Catherine Hardwicke's 'Haml3t' With Emile Hirsch Won't Happen

Did we really need another film rendition of Hamlet? Probably not, but I'd be lying if I said Emile Hirch and Catherine Hardwicke's "suspense thriller" take on the material didn't intrigue me at least a little, if only to see how it'd turn out. Alas, looks like we'll never know. For reasons that haven't yet been made clear, the project is no more.

The Playlist reports the news, noting that the picture fell apart and will most likely not be made. But what was the cause? Did director Catherine Hardwicke (Lords of Dogtown, Twilight) and the producers have trouble working out a way to make the play "exciting and accessible for an audience today", or was the film simply too much of a financial risk?

Last year, Hardwicke sounded confident that Haml3t would come together, happily elaborating on the conceptual structure of it with MTV:

It's a modern-day film, set at a liberal-arts college where words matter — so people are careful and talk in beautiful language, and Hamlet tries to express himself through music. So, we're using some of the cooler Shakespeare language, in a musical way. [My Hamlet] is like an [aspiring] rock star. He's got six people that go to his performances, go to clubs and listen to him. It's like an early Kurt Cobain.
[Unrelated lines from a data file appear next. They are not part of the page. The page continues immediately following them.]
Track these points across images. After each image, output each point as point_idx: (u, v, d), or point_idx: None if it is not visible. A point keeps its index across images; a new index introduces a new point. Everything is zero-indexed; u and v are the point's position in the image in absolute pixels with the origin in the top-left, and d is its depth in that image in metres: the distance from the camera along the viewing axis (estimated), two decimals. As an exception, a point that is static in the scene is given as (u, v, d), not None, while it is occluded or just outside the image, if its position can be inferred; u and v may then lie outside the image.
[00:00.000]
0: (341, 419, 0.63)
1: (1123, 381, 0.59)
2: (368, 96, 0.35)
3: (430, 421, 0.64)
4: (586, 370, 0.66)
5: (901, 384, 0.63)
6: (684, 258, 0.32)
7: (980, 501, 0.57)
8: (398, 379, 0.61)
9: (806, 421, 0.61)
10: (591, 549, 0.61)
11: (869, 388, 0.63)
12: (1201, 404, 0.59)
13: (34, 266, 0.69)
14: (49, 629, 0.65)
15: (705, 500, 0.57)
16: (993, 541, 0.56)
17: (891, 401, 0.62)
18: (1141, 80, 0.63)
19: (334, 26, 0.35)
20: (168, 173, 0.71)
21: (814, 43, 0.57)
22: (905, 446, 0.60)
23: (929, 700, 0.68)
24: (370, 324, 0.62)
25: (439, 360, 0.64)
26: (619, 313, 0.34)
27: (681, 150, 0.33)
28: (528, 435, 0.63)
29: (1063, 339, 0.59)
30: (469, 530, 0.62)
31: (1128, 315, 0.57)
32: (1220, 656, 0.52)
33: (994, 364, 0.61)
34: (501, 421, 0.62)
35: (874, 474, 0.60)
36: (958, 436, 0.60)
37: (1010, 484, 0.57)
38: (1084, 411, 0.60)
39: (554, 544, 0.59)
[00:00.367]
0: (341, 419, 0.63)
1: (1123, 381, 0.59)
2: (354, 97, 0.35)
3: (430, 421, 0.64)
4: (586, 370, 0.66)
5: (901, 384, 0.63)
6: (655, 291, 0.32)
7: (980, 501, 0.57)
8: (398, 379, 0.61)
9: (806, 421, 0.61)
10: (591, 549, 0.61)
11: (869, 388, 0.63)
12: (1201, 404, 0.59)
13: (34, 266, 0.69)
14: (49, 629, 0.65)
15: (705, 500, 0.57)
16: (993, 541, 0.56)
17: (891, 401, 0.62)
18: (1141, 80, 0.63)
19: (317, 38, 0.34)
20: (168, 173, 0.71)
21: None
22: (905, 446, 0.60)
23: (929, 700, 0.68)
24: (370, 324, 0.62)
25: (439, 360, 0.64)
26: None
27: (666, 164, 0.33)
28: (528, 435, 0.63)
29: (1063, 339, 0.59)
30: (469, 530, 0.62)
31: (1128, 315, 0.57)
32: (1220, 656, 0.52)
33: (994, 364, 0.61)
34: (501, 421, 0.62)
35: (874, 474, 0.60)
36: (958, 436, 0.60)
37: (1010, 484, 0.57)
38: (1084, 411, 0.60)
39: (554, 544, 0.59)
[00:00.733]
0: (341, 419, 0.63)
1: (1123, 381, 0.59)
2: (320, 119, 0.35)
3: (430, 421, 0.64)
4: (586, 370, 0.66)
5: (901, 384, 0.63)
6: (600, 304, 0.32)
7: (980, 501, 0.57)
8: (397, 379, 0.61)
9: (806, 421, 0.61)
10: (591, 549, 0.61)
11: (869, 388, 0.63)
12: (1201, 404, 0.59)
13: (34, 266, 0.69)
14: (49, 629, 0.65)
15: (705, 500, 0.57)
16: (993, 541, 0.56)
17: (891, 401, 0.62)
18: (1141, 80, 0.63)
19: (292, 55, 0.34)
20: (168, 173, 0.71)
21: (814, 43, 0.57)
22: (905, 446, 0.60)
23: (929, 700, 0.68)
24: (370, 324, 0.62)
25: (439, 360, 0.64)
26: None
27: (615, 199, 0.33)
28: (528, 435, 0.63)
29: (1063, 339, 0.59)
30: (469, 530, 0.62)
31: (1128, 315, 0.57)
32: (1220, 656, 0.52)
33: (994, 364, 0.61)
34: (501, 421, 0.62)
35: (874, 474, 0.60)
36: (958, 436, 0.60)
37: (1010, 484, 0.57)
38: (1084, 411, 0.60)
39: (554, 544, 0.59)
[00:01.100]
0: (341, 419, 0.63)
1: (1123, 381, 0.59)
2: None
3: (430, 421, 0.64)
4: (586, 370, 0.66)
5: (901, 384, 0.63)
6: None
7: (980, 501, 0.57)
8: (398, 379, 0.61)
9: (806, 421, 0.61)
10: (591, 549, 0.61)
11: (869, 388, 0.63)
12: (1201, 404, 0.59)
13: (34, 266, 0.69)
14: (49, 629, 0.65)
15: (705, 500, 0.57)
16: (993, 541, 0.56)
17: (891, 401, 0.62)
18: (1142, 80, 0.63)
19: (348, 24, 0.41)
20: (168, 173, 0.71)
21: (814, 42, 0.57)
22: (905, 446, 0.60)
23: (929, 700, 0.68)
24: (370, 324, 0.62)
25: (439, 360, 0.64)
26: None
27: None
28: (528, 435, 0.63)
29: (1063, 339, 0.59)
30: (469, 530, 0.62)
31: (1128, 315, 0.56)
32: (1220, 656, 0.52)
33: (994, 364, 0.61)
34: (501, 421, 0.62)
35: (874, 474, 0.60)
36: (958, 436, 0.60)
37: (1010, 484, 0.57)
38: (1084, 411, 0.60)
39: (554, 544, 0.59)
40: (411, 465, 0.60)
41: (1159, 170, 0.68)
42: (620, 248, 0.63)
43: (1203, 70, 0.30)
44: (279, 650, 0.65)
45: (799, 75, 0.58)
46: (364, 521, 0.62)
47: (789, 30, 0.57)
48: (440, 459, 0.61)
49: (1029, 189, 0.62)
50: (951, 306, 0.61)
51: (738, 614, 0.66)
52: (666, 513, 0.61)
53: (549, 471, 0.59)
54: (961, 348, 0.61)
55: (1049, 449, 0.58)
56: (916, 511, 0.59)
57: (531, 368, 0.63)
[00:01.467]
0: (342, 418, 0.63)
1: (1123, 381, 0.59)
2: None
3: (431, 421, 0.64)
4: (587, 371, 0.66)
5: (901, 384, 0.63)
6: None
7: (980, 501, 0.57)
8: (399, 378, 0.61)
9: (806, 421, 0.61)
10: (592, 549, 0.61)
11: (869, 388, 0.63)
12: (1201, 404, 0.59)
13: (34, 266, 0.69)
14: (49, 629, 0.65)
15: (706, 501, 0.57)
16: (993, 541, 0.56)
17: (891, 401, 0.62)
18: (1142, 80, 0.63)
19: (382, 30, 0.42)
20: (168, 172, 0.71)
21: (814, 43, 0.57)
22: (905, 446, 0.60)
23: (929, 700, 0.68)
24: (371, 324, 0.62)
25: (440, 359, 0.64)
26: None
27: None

Emile Hirsch, who came up with the idea, said they were hoping to shoot in Boston in the fall, but that prospect obviously never came to pass. On the casting, he had this to say:

We want to lower the ages of everyone in the cast, make it much younger and see how that affects the story. Most of the 'Hamlet' [interpretations] onscreen are with much older casts, so we wanted to make everybody in college, set it at a college, make it really dark and gear it more towards young adults and young people and teenagers.

That was the plan, anyway.

Perhaps it's for the best. Within the last 20 years, we've already seen Hamlet adapted for the screen three times, first with Mel Gibson and Glenn Close, then with Kenneth Branagh as both star and director, and most recently with Ethan Hawke—the latter of which was in itself a modern day reimagining of the classic play. It isn't the only one, either. Shakespeare's work has been updated for all sorts of modern settings: The Taming of the Shrew was adapted into 10 Things I Hate About You, Othello into O, Twelfth Night into She's the Man, Macbeth into Scotland, Pa, and of course Romeo and Juliet into Romeo + Juliet. Hirsch's idea, while not without potential, is nothing new. It might've been an interesting curiosity, but does anybody feel like we're really missing anything by not seeing it?